Record excerpts =>
>>>>>
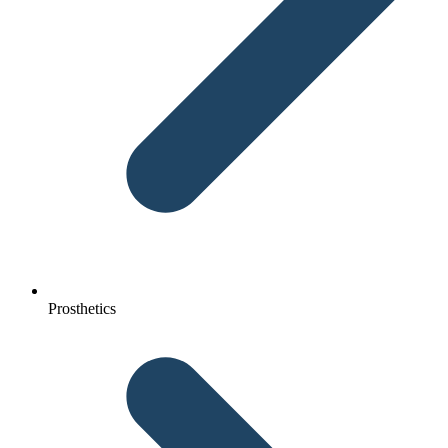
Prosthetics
<<<<<
>>>>>
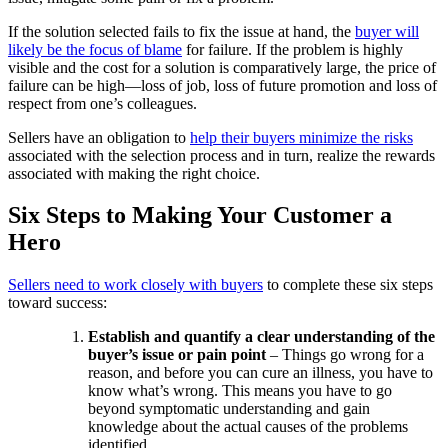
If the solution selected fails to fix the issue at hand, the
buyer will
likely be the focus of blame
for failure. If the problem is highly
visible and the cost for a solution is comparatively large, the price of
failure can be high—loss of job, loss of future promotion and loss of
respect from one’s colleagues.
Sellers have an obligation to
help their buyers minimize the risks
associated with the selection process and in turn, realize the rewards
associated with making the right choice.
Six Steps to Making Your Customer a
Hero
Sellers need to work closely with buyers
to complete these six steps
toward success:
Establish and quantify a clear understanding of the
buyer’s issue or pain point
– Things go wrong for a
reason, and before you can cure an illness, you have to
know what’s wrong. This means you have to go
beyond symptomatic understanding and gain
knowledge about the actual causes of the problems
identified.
<<<<<
>>>>>
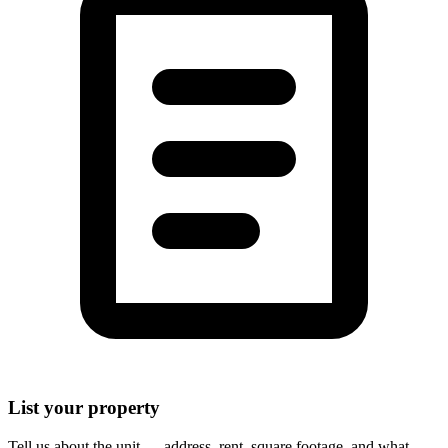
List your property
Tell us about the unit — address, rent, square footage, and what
<<<<<
What this task involves => Rewrite everything from the line containing "If the solution" down to the line containing "Sellers need to work closely with buyers", swapping "colleagues" for "peers" and leaving all else untouched.

Result below =>
If the solution selected fails to fix the issue at hand, the
buyer will
likely be the focus of blame
for failure. If the problem is highly
visible and the cost for a solution is comparatively large, the price of
failure can be high—loss of job, loss of future promotion and loss of
respect from one’s peers.
Sellers have an obligation to
help their buyers minimize the risks
associated with the selection process and in turn, realize the rewards
associated with making the right choice.
Six Steps to Making Your Customer a
Hero
Sellers need to work closely with buyers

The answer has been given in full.